The common camera tip is to record yourself. This isn’t that tip. That tip is found on most blogs, books, seminars, etc. We are also often forced into recording ourselves in classes and workshops. That kind of recording has its place, but to be honest the tip is nearly useless. Why? because most of us simply HATE to watch and hear ourselves and, therefore, never watch the recording. I, personally, find it to be a form of torture. I think I have a better idea, flip it!
The flipped camera
You’ll still break out your favorite recording device, but flipped. You record the audience, not yourself! Sounds much more enjoyable, doesn’t it. Even better. I’m going to suggest you mute it while watching!
If those suggestions fill you with relief, then this method is likely perfect you. The flipped camera is particularly effective for people who have a fear of public speaking.
- Record the audience.
- After your talk, as soon after as possible, write down (literally write it; it is important)
- How many people were in the audience? Do not look around, from memory please.
- Details of a few audience members.
- Your feelings during the talk.
- Watch the video, with the sound off. Since you wrote it down, wait a day or two before reviewing the video. This will help give you objectivity. While you watch:
- Pay attention to how the audience reacts.
- Does what you see in the video match what you experienced during your talk?
- If there were moments in your talk that you thought particular people were thinking of you negatively, pay attention to them.
- Reflect on the audience details you wrote down. Were the details only about their thoughts and feelings? Were details right?
If your review matches what you wrote down and your experience during the presentation, congratulations. You’re ready to watch it with the sound on. If that goes well, you’re ready to graduate to the standard camera tip; turn the camera onto yourself.
Chances are there were differences. Those differences are part of the key for you reducing your stress and feeling more at ease speaking in front of an audience.
Why flip the camera?
What you saw during your talk and what you see on the video are likely quite different. While you were speaking, you probably experience the audience as being unfriendly, unhappy, bored, critical, rude, or some other negative keyword. When you review the video, most likely what you saw was a normal audience. Why?
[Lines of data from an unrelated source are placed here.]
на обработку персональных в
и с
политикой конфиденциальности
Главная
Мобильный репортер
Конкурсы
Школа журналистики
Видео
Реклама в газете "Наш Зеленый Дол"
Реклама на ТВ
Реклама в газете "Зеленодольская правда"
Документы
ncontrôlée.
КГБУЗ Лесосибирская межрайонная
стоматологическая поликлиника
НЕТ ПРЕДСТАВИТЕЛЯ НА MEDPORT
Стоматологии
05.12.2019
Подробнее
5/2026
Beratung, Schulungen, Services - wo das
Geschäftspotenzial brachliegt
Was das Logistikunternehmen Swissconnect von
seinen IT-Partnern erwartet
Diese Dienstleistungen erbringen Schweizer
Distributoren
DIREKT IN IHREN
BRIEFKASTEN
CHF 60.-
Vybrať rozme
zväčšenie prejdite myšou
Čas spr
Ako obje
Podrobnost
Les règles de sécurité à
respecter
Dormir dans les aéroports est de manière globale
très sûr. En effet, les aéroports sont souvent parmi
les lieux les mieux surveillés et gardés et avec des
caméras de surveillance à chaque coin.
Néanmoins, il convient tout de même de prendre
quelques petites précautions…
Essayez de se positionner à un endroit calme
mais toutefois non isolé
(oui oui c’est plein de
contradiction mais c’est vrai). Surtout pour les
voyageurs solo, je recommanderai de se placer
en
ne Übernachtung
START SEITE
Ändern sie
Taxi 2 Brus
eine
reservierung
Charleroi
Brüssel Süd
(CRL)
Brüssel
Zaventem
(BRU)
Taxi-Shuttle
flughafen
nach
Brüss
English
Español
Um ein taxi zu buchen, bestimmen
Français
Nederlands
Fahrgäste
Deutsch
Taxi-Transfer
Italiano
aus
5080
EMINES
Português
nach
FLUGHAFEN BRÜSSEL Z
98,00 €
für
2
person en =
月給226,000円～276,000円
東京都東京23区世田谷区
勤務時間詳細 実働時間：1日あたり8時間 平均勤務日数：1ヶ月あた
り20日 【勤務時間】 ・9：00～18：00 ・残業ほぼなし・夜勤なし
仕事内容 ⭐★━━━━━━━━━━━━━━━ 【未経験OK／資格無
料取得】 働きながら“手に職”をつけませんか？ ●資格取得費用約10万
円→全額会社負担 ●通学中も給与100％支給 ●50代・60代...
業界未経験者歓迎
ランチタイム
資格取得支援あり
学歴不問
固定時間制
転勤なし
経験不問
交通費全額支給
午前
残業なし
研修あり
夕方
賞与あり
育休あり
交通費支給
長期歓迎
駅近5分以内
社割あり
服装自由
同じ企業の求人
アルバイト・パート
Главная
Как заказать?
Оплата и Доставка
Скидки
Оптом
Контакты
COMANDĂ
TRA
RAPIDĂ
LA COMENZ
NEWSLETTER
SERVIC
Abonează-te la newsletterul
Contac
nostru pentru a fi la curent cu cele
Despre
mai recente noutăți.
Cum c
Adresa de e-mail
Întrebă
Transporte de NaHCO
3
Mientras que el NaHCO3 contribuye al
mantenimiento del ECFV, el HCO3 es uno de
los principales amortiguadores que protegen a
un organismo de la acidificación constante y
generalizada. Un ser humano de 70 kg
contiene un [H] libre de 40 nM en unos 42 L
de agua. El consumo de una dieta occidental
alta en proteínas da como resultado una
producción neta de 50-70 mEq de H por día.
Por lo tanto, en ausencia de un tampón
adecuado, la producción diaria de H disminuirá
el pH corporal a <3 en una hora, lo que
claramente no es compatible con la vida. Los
Basically there are a couple of different things happening. They are an integral part of what Psychologist/Psychiatrists do to help those with a clinical level of anxiety.
- We tend to focus too highly on ourselves, particularly our emotional and physiological state. This creates even more anxiety, to which our bodies respond physiologically (heart rate, sweating, etc). A downward spiral happens.
- The second component is we interpret the world through the lenses of our feelings. Because we are feeling anxious and insecure, we interpret any signals from the audience in the that light, i.e. negatively. For instance, we think that person is laughing at me (they were actually laughing at something on their mobile phone, but you didn’t see that) or that person was so bored they fell asleep (of course you can’t have known that they partied a bit to hard last night and are still jet lagged).
One of the ways Psychologists use to help us counteract this is to concentrate on things external to ourselves. Instead of focusing on something away from the audience (bad public speaking), focus instead on details of people. Not details related to how you think they are accessing you, but other random details. Clothes, hair style. If you can’t manage that, maybe even shoes.
So, why the camera? Three things:
- Although your fear may have been visible during and even impacted your presentation, you’ll see evidence that the audience was completely normal. You may need to spend some time during another standard presentation looking at the audience to confirm this. The rare exceptional speaker can entrance and engage the audience; us mortals usually start out just wanting to speak competently, not work as motivational speakers.
- You’ll see evidence, written in front of you by your own hand, of how your emotional state is filtering the world in a highly negative way. Understanding this, you can start to counteract that tendency.
- You’ll see evidence of how you’ve been focused on things that aren’t helping you and how you can instead focus on other aspects of the audience members, while maintaining perceived eye contact (check this post for more about this).
A video you will actually watch
By flipping the camera, we change the focus from our internal feelings to the very thing that causes our fear, the audience. We don’t have a fear of talking, but of how the audience perceives us. Instead of reinforcing the idea of being overly critical of ourselves and reliving those negative feelings by watching video of ourselves, for the first time we put the focus on seeing the audience without the filters our anxiety creates.
So, bring your camera on stage. Flip it around. For the first time ever, actually watch that recording of your presentation. You’ll see how you your perception is feeding your anxiety, how you can avoid that cycle, and you’ll start making great strides in overcoming your fear!